Era evidente que Boris inspiraba un temor religioso a Rahmi quien se movía inquieto, abrochando y desabrochando el botón superior de su chaqueta mientras que el ruso llamaba al bar del hotel.

Boris colgó y se dirigió a Pepe.

– Me alegro de conocerlo -dijo en francés-. Creo que usted y yo podremos sernos de mutua utilidad.

Pepe asintió sin hablar. Se inclinó hacia delante en la silla de terciopelo y su figura poderosa cubierta por el traje negro parecía extrañamente vulnerable en contraste con esos muebles tan bellos como si ellos pudieran romperlo a él. Pepe tiene mucho en común con Boris -pensó Ellis-; los dos son tipos fuertes y crueles, sin rastros de decencia ni de compasión. Si Pepe fuese ruso, estaría en la K G B; y si Boris fuera francés, estaría en la mafia.

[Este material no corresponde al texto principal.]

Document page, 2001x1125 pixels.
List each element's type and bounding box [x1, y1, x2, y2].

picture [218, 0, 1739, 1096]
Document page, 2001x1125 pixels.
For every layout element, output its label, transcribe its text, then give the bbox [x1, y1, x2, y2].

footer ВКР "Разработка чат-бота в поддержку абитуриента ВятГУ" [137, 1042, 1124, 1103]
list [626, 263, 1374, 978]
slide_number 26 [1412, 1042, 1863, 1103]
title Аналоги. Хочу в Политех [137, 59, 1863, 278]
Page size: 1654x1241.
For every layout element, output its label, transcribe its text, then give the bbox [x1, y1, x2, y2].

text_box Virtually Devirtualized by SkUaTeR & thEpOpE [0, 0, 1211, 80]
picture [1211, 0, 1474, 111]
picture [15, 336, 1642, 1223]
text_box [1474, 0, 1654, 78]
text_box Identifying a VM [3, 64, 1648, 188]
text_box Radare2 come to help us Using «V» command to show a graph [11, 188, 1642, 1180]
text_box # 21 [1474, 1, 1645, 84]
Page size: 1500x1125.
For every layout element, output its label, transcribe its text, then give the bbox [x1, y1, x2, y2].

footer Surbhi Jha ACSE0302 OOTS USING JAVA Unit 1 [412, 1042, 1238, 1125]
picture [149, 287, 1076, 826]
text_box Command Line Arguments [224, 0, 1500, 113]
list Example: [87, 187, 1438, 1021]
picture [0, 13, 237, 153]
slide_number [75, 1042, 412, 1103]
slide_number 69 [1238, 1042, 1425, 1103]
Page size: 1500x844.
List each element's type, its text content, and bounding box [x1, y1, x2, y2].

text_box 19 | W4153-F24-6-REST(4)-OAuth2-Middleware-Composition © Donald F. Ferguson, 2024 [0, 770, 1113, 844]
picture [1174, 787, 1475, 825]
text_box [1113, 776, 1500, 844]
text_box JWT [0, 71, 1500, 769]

– Muéstrenme la bomba -ordenó Boris.

Pepe abrió su portafolio. Estaba lleno de unas piezas de aproximadamente treinta centímetros de largo por dos centímetros y medio de ancho, de una sustancia amarillenta. Boris se arrodilló en la alfombra y hundió el dedo índice en una de las piezas. La sustancia cedió como si fuese arcilla. Boris la olió.

– Me imagino que esto es C3 -dijo, dirigiéndose a Pepe. Pepe asintió.

– ¿Dónde está el detonador?

– Lo tiene Ellis en la mochila -contestó Rahmi.

– No, no lo tengo -negó Ellis.

Durante un instante en la habitación reinó el más absoluto silencio. En la cara apuesta y juvenil de Rahmi se pintó la expresión de pánico.

– ¿Qué quieres decir? -preguntó agitadamente. Sus ojos aterrorizados miraban alternativamente a Ellis y a Boris-. Me prometiste, yo le dije que tú…

– Cállate la boca -ordenó Boris rudamente.

Rahmi permaneció en silencio. Boris miró expectante a Ellis.